- Poster
- Directed by: K. S. Gopalakrishnan
- Written by: K. S. Gopalakrishnan
- Starring: Gemini Ganesan Jayalalithaa
- Cinematography: K. S. Prashath
- Edited by: R. Devarajan
- Music by: K. V. Mahadevan
- Production company: Chitra Productions
- Release date: 17 October 1971;
- Running time: 168 minutes
- Country: India
- Language: Tamil

= Aathi Parasakthi =

1971 film

Aathi Parasakthi is a 1971 Indian Tamil-language Hindu mythological film written and directed by K. S. Gopalakrishnan. It stars S. Varalakshmi in the title role, Gemini Ganesan and Jayalalithaa. Sridevi acted as a child artist, while Padmini made a cameo appearance. The film was released on 17 October 1971. It was dubbed in Hindi as Jai Jagat Janani (1976).

== Plot ==
The film tells the tales of the Primordial Hinduism Goddess Adi Parashakti in anthological format. The tales include:

- Abhirami Bhattar being rescued by Goddess Abhirami from his predicament by using her earring as a full moon on a new moon day. He goes on to narrate the rest of the tales to the king, Serfoji.
- Mariamman first cursing the British general Petersburg with leprosy when he mocks and goes on to violate the rules of temple only to give it back to him when he repents thereby turning him to a devotee. She also gives him darshans of her various avatars eg. Meenakshi, Kamakshi, Punnainallur Mariamman, and Vishalakshi. When his wife refuses to believe him, The Goddess rescues him in the form of a little girl when his house is about to demolished in a natural calamity.
- Mariamman giving her darshan to a devout fisherman who, following the advice of a great ascetic, goes on to attempt to drown himself if he doesn't get to see her in person. The ascetic himself though fails to follow his advice of wanting to see her as one is desperate for oxygen and fails to see her.
- Mahishasura illegally dominates and takes over not only the earth, but also the heavens. They all worship together and get Adi Parashakti to appear and save them, Parashakti responds by appearing as Durga and killing Mahishasura.

# # # #

◆ Problem requirements
Say whether each statement agrees with the film page, and give yes or no with the deciding words quoted exactly: (a) The film runs 168 minutes. (b) Padmini plays the title role. (c) The Hindi version came out in 1976. Use only the film page to answer.

# # # #

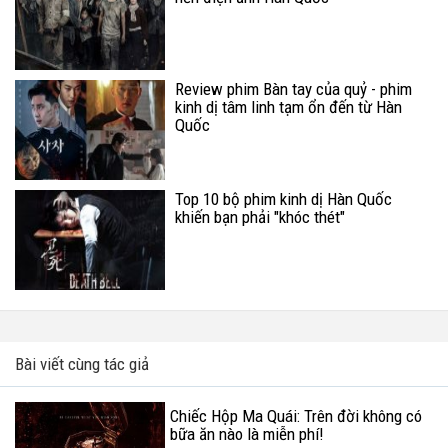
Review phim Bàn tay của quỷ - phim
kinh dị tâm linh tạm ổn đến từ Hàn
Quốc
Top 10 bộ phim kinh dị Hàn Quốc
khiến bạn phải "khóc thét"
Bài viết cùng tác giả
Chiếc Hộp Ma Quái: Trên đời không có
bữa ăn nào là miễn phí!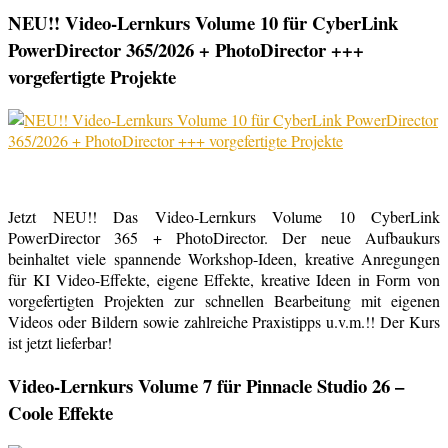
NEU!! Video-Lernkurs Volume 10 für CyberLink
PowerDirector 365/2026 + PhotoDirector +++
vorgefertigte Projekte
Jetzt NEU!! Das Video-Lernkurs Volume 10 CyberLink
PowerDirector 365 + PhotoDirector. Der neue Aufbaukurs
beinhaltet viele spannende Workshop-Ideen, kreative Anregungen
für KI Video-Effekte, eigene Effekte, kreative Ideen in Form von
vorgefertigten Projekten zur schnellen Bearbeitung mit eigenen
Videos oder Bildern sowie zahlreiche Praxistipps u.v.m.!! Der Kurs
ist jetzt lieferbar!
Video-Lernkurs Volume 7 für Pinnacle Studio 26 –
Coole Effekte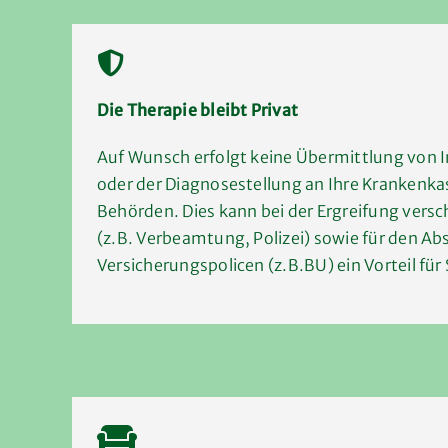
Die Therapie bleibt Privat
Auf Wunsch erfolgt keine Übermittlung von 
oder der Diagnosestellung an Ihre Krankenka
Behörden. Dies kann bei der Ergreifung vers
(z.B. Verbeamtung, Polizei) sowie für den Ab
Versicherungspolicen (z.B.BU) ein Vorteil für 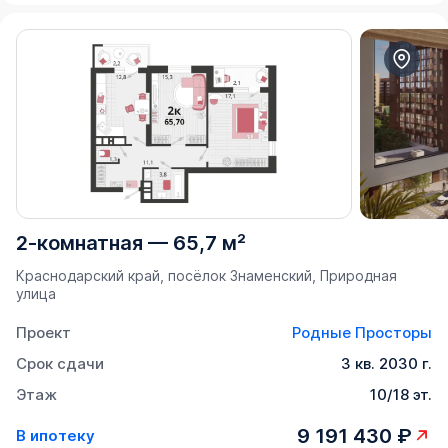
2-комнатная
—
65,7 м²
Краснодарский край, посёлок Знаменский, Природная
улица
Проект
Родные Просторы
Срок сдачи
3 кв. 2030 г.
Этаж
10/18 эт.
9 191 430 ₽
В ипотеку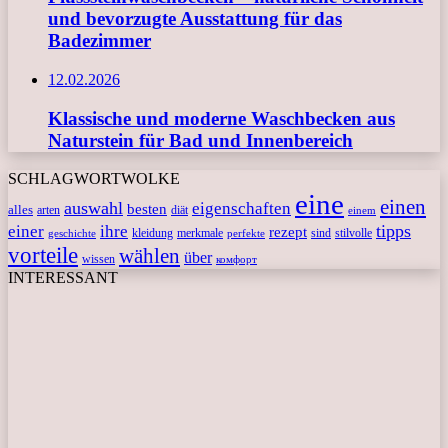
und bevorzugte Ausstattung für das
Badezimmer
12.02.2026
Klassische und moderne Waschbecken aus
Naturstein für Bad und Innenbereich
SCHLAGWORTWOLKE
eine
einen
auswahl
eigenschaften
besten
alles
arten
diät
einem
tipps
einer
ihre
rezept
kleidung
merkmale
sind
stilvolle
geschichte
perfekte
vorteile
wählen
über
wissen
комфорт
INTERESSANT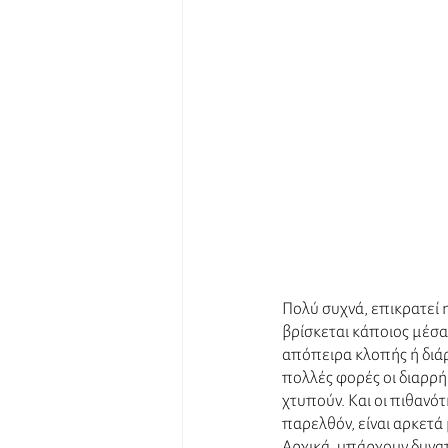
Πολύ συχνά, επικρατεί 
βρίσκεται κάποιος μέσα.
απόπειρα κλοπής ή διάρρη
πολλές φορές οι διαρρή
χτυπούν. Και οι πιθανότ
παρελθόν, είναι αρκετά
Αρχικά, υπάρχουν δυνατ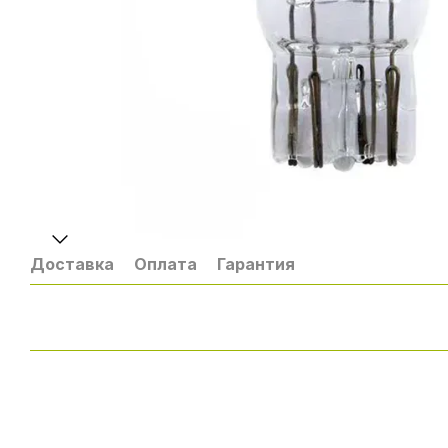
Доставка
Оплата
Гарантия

# # # #

◆ Task answer
(a) Yes: "Running time: 168 minutes"
(b) No: "It stars S. Varalakshmi in the title role"
(c) Yes: "dubbed in Hindi as Jai Jagat Janani (1976)"